Devemos, portanto, estar cônscios do nosso dever no sentido de despertar e desenvolver estas qualidades nobres e de nos proteger contra a sentimentalidade doentia. "Se a guerra sangrenta é um espetáculo horrível, isto deve nos advertir para a colocarmos em um plano superior e não para, por um falso sentimentalismo, embotarmos nossas próprias espadas, pois pode surgir um inimigo cuja a espada ainda esteja afiada." As condições mundiais certamente não são como as atuais (1911) para encorajar-nos a pensar que conflitos armados entre nações são uma coisa do passado. Já pudemos ver em nosso próprio país (Alemanha) os efeitos das doutrinas enganosas do pacifismo, agora tão amplamente difundidas, e fomos cruelmente punidos por isto. As fracas teorias filantrópicas que controlavam as classes mais altas de nosso povo em 1806 foram em muito responsáveis pelos desastres ocorridos naquele ano. Muitos dessa geração haviam perdido totalmente a compreesão da realidade da guerra e do verdadeiro sentido da atividade militar, porém recordaram-se dos mesmos nos anos de dominação estrangeira.

Heinrich von Treitschke caracteriza extraordinariamente o desastre de 1806 quando diz que ainda hoje o sentimos, em meio à nossa gloriosa história militar (1911), "como um sofrimento pessoal". A partir disto, devemos nos prevenir contra as tendências que nos desviam dos verdadeiros objetivos de nossa profissão. Tais tendências manifestam-se de diversas formas. Algumas vezes, encontram-se ocultas em meio a nuvens de uma pseudofilosofia, enfraquecendo nossa noção do dever militar, destruindo nosso prazer pelo trabalho e até mesmo nos sugerindo que aquilo pelo que trabalhamos já está obsoleto.

Não há melhor proteção contra essas influências do que a vigorosa ética de Clausewitz. O seu trabalho é baseado na experiência de uma época que assistiu à súbita queda e à rápida e estarrecedora ascensão de nosso país. Em 1813, Clausewitz viu o serviço universal desenvolver-se a partir das necessidades da guerra. O nosso dever, hoje, é manter as valiosas qualidade militares que surgiram no nosso exército nacional naquela época e que,  três gerações depois, nos inspiraram em três guerras vitoriosas. É nosso dever treinar essa "nação em armas" para a guerra moderna. Portanto, devemos nos empenhar em desenvolver uma sinceridade de propósitos quanto a isso, apesar das tendências desagregadoras dos tempos. O estabelecimento de uma crença nacional na necessidade suprema de se obter a vitória na guerra deve ser o verdadeiro objetivo na nossa vida, pois esta convicção é a essência de um caráter militar.

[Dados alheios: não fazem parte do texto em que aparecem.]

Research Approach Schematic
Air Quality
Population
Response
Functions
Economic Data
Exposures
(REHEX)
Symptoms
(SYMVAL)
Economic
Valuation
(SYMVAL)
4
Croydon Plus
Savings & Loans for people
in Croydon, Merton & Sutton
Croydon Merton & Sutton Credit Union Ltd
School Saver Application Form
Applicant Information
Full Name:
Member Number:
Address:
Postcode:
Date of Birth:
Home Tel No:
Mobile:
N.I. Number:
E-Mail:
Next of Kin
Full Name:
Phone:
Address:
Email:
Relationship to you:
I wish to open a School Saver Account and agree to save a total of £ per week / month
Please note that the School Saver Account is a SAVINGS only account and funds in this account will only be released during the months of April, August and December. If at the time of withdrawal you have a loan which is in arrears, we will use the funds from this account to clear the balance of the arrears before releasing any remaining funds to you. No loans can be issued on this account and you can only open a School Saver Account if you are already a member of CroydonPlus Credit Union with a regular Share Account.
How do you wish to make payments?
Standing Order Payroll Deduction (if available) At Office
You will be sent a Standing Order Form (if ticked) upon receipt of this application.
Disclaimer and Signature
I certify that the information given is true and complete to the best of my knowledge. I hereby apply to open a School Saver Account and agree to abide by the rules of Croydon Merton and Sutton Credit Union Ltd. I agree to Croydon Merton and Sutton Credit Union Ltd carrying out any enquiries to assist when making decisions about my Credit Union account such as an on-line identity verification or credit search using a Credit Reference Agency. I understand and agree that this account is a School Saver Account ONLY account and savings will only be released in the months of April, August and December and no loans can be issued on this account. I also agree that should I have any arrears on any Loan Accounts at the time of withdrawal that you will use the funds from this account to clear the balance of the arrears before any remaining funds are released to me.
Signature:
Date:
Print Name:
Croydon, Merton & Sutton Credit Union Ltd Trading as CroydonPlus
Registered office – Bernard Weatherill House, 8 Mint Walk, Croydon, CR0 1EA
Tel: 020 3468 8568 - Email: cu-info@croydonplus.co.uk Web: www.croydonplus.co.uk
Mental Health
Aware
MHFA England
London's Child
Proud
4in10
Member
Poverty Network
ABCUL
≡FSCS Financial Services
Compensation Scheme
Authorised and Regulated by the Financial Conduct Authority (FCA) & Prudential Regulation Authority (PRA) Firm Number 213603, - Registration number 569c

Os métodos que adotamos para realizar o nosso grande objetivo irão diferir tal como os métodos pelos quais esta convicção é formada em diferentes pessoas. Homens como Scharnhorst, Gneisenau, Lee, Moltke, adquiriram a capacidade de inspirar um grande empenho e auto-sacrifício nos outros através de uma autodisciplina rigorosa e de uma forte fé religiosa. A pureza de caráter destes homens era tão evidente que eles pareciam ser a encarnação do líder ideal formulado por Clausewitz. A religião destes homens era o mais autêntico cristianismo, e a partir dele adquiriam aquela humildade que os tornava fortes contra todas as dificuldades.

Os chefes militares devem ser julgados pelos resultados

A familiaridade com o combate, muitas vezes, é causada por um certo fatalismo, o qual, para muitos soldados, torna-se um substituto para religião. A vida na guerra tende a fortalecer os homens, e mesmo durante o período de paz, o contexto no qual um soldado passa os seus primeiros anos de serviço determina em muito seu caráter. Portanto, dever-se-ia dar maiores concessões a esta circunstância do que normalmente se dá ao se julgar os militares. Julgar Blucher, que uma vez incorporou todo espírito militar do nosso povo, somente sob um ponto de vista filisteu e moralista seria um erro crasso. A vida rude do campo, que Blucher adorava, era repugnante para o seu chefe de estado-maior, Gneisenau. Ele, porém, compreendia o seu chefe, tolerava suas fraquezas secundárias e via, apenas, as suas grandes e heróicas qualidades. Assim como Gneisenau, devemos prestar honras às grandes virtudes militares, mesmo que, no homem, a grandeza não seja alcançada em todos os seus aspectos.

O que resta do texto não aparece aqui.